- **WORK REQUIRED**: Print the whole listing again exactly as it stands, leaving out any images.

- **DATA SEGMENT**:
- Opening Delimiter -

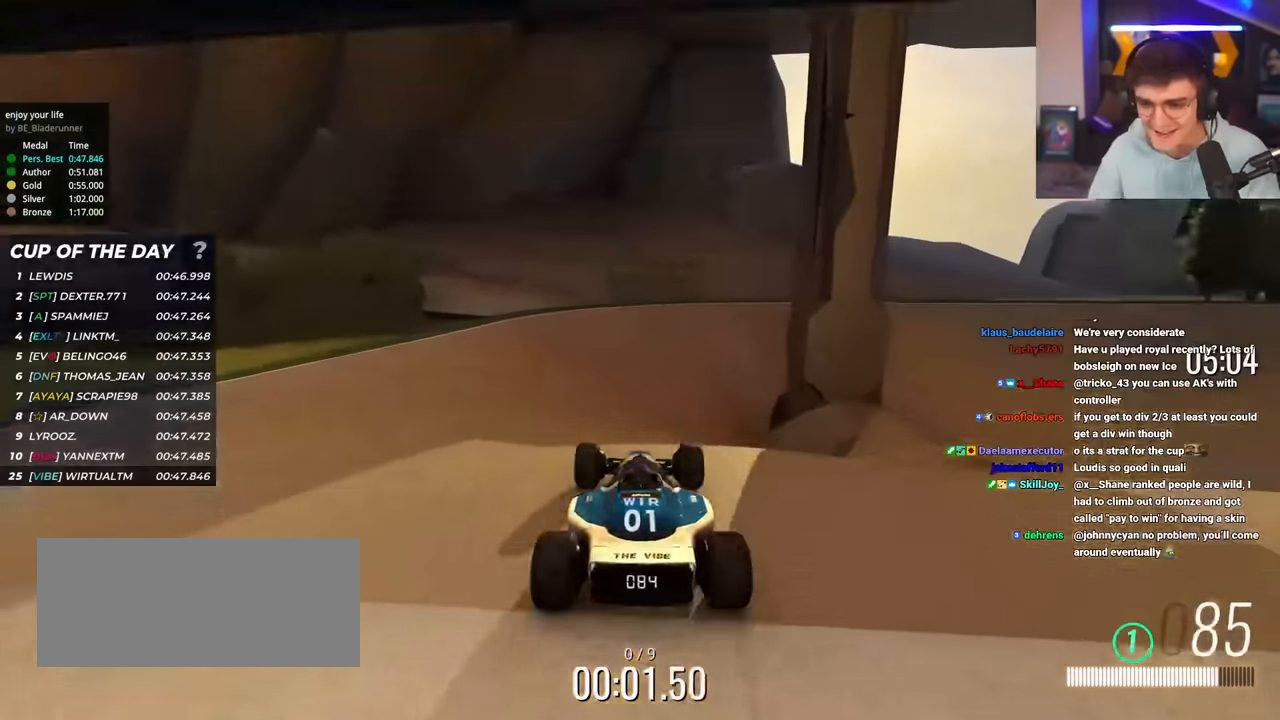
{"keys": ["up"], "events": [[233, "right", "down"], [283, "right", "up"]]}
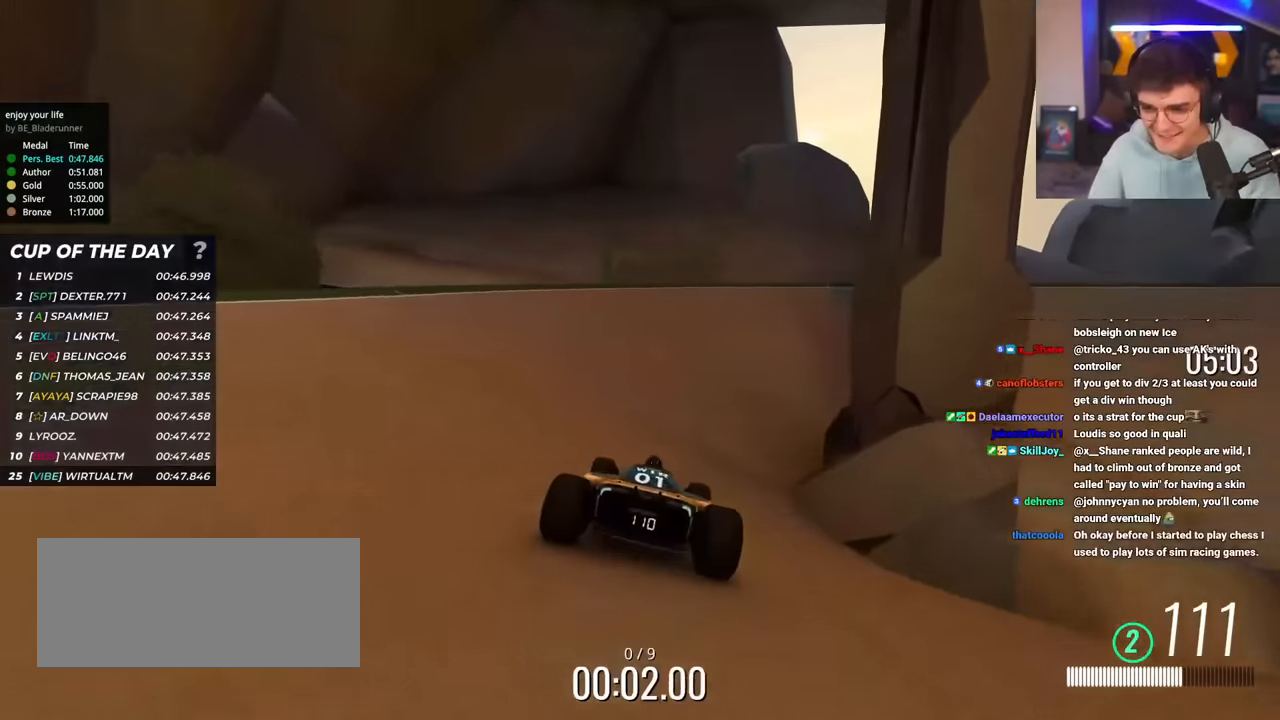
{"keys": ["right", "up"], "events": [[67, "right", "down"], [167, "right", "up"], [250, "right", "down"]]}
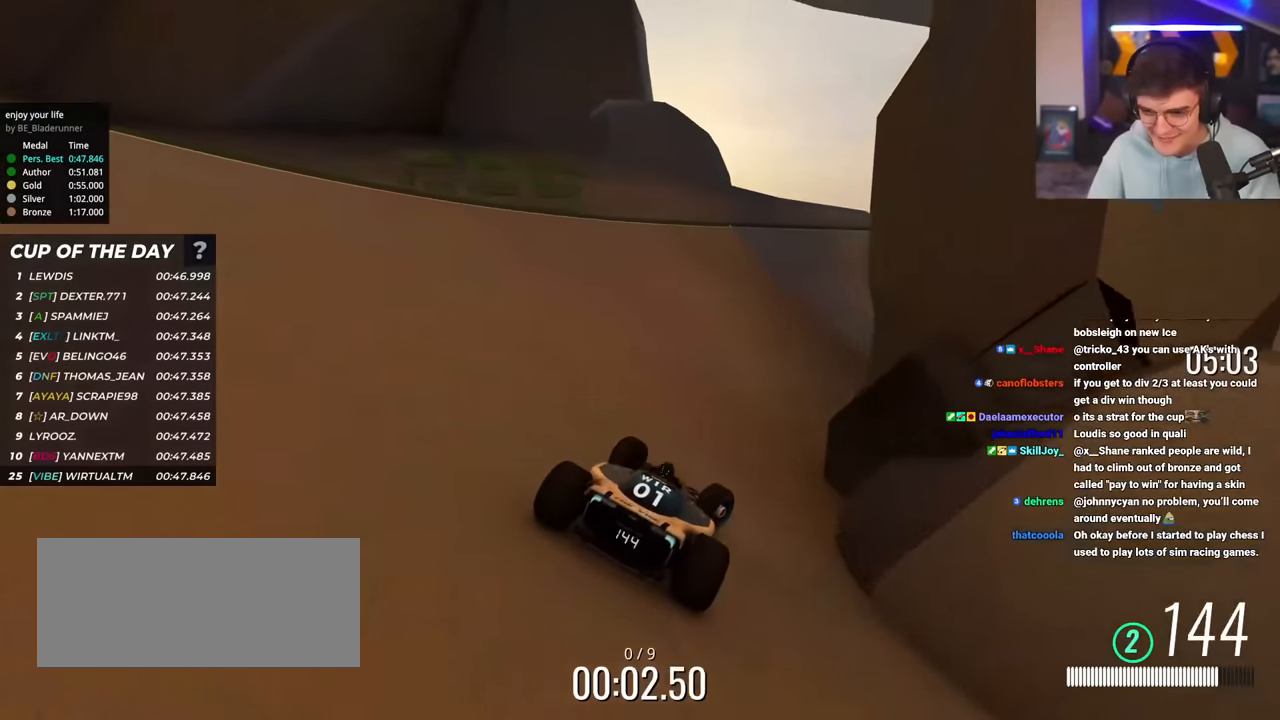
{"keys": ["right", "up"], "events": []}
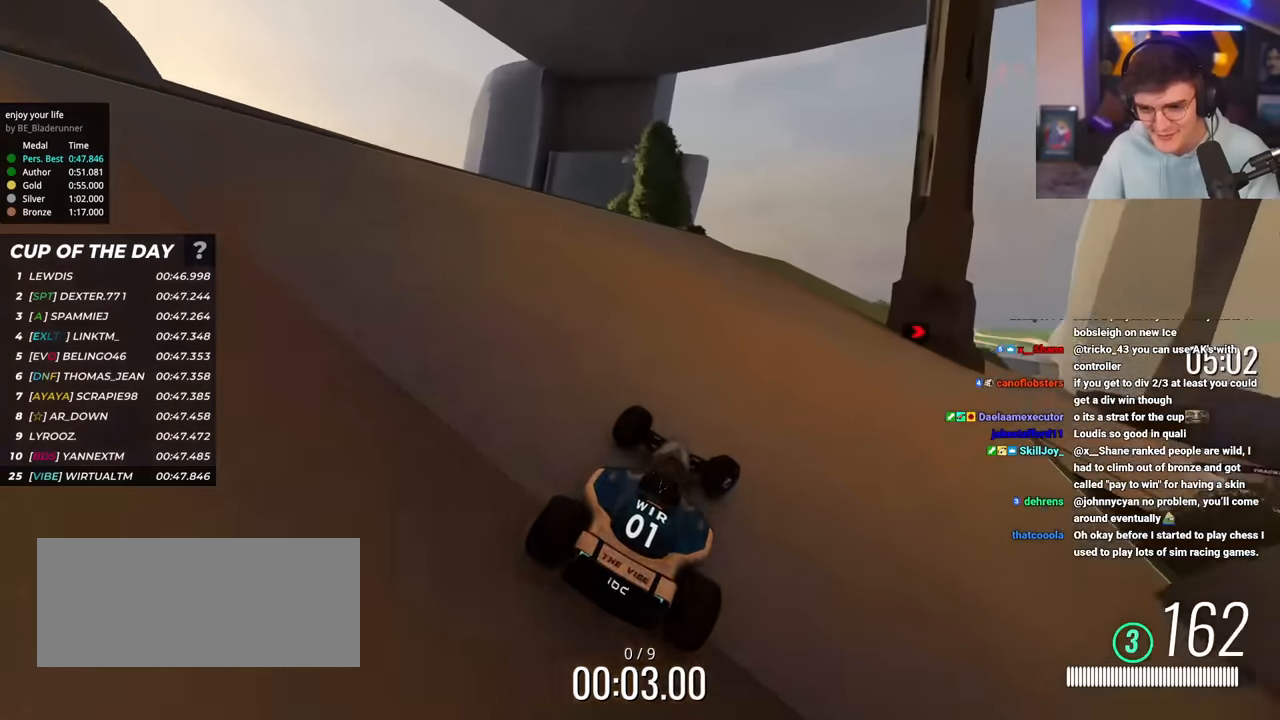
{"keys": ["right", "up"], "events": [[184, "right", "up"], [284, "right", "down"], [384, "right", "up"], [467, "right", "down"]]}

- Closing Delimiter -

- **ANSWER FOR THE TASK**:
{"keys": ["up"], "events": [[233, "right", "down"], [283, "right", "up"]]}
{"keys": ["right", "up"], "events": [[67, "right", "down"], [167, "right", "up"], [250, "right", "down"]]}
{"keys": ["right", "up"], "events": []}
{"keys": ["right", "up"], "events": [[184, "right", "up"], [284, "right", "down"], [384, "right", "up"], [467, "right", "down"]]}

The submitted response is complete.